Alain Brunet Alain Brunet
La Presse

En 2017, López lançait Criollo Electrik. Kaleido strópico creuse sensiblement le même sillon avec du rock latin, rock psychédélique, afrobeat, cha-cha-cha, cumbia, highlife, champeta, boogaloo, funk, jazz groove.

Cette revivifiante mixtion de musiques latino-américaines, africaines et nord-américaines est somme toute très colombienne ; il faut rappeler que des sound systems ont marqué l’imaginaire du pays depuis les années 60, ce qui fut très inspirant pour les compositeurs là-bas.

IMAGE FOURNIE PAR CURURA MUSIQUE

Kaleido strópico, de Roberto López

Notre Roberto a grandi là-dedans, ce qui l’a conduit à rebrasser la sauce, d’abord aux côtés du réalisateur Ivan Duran il y a deux ans.

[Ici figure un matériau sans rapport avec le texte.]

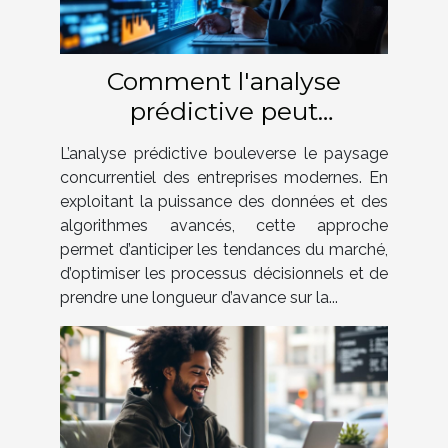
Comment l'analyse
prédictive peut
révolutionner votre
L’analyse prédictive bouleverse le paysage
stratégie d'entreprise
concurrentiel des entreprises modernes. En
exploitant la puissance des données et des
algorithmes avancés, cette approche
permet d’anticiper les tendances du marché,
d’optimiser les processus décisionnels et de
prendre une longueur d’avance sur la...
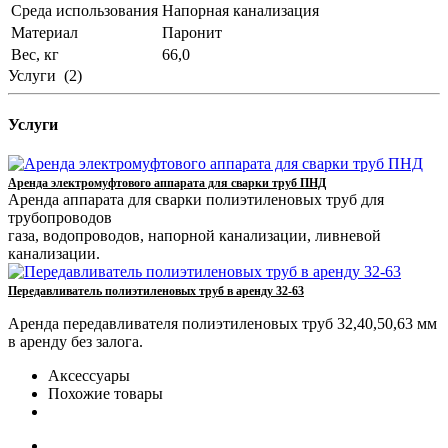
Среда использования
Напорная канализация
Материал
Паронит
Вес, кг
66,0
Услуги
(2)
Услуги
Аренда электромуфтового аппарата для сварки труб ПНД
Аренда аппарата для сварки полиэтиленовых труб для
трубопроводов
газа, водопроводов, напорной канализации, ливневой
канализации.
Передавливатель полиэтиленовых труб в аренду 32-63
Аренда передавливателя полиэтиленовых труб 32,40,50,63 мм
в аренду без залога.
Аксессуары
Похожие товары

Cette fois, il a tout fait seul : compositions, paroles, réalisation, direction d’orchestre – Sacha Daoud, batterie, Kullak Viger Rojas, percussions, David Carbonneau, trompette, Bruno Lamarche, saxo ténor, Matthieu Van Vliet, trombone, Mario Allard, saxo baryton, Zal Sissokho, kora.

Cosmopolite ? Psychélombien !

★★★½ Rock latin, psychédélique. Kaleido strópico. Roberto López. Curura Musique.